(SELECTED TEXT)
Roughly 300 Roman Catholic priests in Pennsylvania abused more than 1,000 children — and possibly many more — since the 1940s, according to a sweeping state grand jury report released Tuesday that accused senior church officials, including a man who is now the archbishop of Washington, D.C., of systematically covering up complaints.

The “real number” of abused children and abusive priests might be higher since some secret church records were lost and some victims never came forward, the grand jury said.

While the grand jury said dioceses have established internal processes and seem to refer complaints to law enforcement more promptly, it suggested that important changes are lacking.

“Despite some institutional reform, individual leaders of the church have largely escaped public accountability,” the grand jury wrote in the roughly 900-page report. “Priests were abusing little boys and girls, and the men of God who were responsible for them not only did nothing; they hid it all.”
(End SELECTED TEXT)
(DATA EXTRACT)
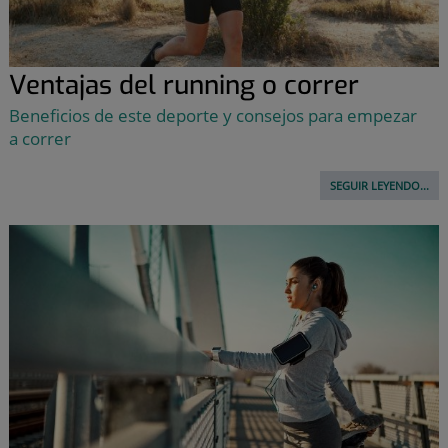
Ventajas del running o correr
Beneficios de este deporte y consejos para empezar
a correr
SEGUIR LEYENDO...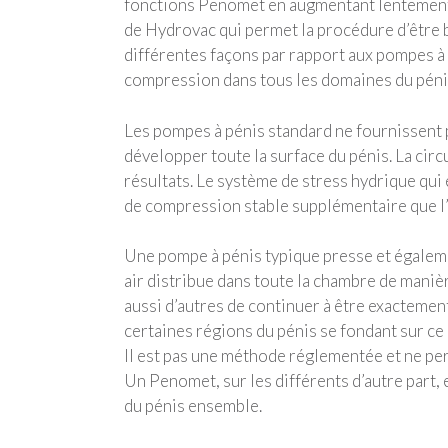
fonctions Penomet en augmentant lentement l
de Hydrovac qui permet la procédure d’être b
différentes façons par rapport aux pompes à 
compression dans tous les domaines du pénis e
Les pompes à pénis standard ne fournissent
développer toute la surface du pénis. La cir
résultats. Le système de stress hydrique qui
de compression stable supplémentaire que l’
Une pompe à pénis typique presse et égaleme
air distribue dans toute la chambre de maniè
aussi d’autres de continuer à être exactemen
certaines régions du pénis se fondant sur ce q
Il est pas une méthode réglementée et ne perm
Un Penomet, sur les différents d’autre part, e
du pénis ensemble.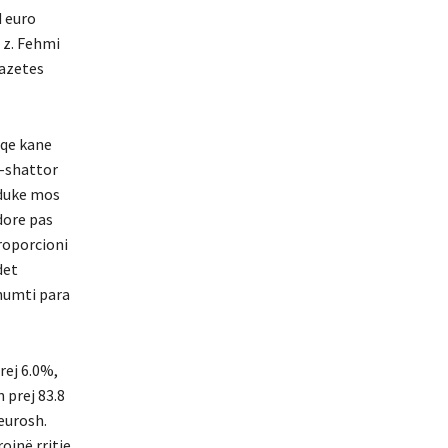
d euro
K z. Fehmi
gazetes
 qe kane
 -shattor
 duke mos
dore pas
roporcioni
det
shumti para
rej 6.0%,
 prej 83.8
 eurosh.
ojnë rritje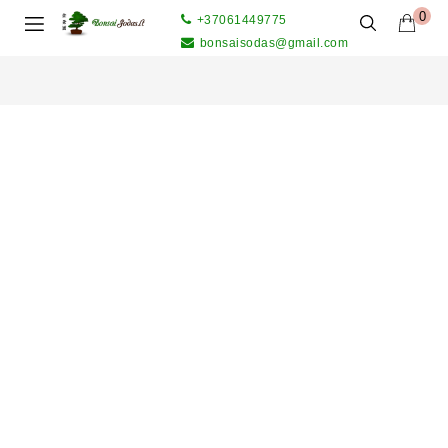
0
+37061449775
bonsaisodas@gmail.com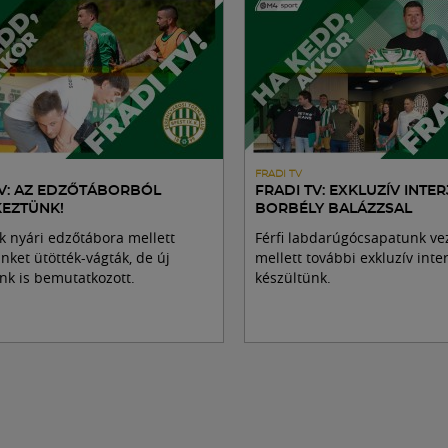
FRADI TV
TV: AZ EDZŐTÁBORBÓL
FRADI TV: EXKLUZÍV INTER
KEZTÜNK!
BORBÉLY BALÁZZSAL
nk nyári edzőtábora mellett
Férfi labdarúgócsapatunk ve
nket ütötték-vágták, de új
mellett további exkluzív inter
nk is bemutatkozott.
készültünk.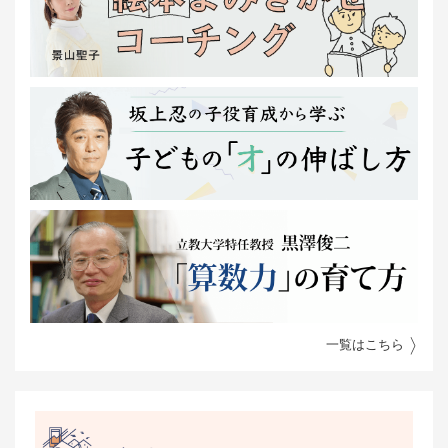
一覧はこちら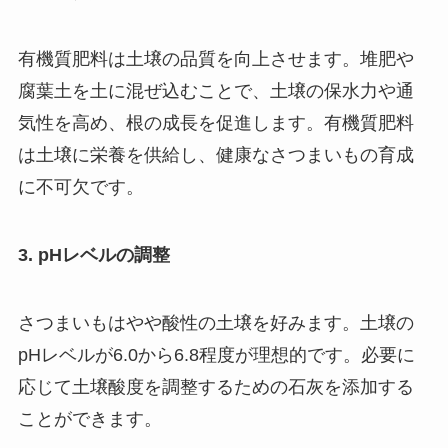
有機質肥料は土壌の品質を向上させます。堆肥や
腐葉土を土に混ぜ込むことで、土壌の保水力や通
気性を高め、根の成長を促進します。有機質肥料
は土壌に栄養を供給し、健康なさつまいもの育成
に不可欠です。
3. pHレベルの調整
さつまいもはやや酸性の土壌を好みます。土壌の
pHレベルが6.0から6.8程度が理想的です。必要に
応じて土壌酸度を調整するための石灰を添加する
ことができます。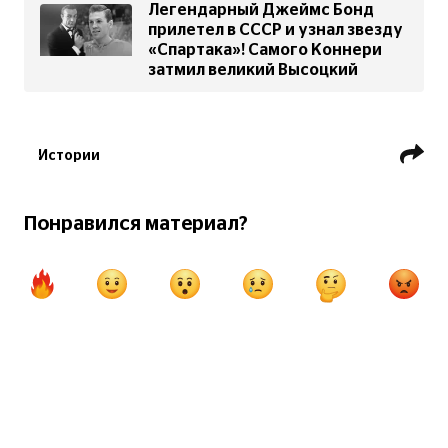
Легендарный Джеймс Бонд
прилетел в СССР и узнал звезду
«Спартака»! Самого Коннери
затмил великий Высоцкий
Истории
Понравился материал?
(End DATA EXTRACT)
> _TASK GOAL_: Continue the news report above on the Pennsylvania grand jury findings, starting after its last sentence.

> _RESULT OF THE EXERCISE_:
Top church officials have mostly been protected and many, including some named in the report, have been promoted, the grand jury said, concluding that “it is too early to close the book on the Catholic Church abuse scandal.”

In nearly every case, prosecutors found that the statute of limitations has run out, meaning that criminal charges cannot be filed. More than 100 of the priests are dead. Many others are retired or have been dismissed from the priesthood or put on leave. Authorities charged just two, including a priest who has since pleaded guilty.

Attorney General Josh Shapiro said the investigation is ongoing.

The investigation of six of Pennsylvania’s eight dioceses— Allentown, Erie, Greensburg, Harrisburg, Pittsburgh and Scranton — is the most extensive investigation of Catholic clergy abuse by any state, according to victim advocates. The dioceses represent about 1.7 million Catholics.

Until now, there have been just nine investigations by a prosecutor or grand jury of a Catholic diocese or archdiocese in the United States, according to the Massachusetts-based research and advocacy organization.

The Philadelphia archdiocese and the Johnstown-Altoona diocese were not included in the investigation because they have been the subject of three previous scathing grand jury investigations.

The grand jury heard from dozens of witnesses and reviewed more than a half-million pages of internal diocesan documents, including reports by bishops to Vatican officials disclosing the details of abusive priests that they had not made public or reported to law enforcement.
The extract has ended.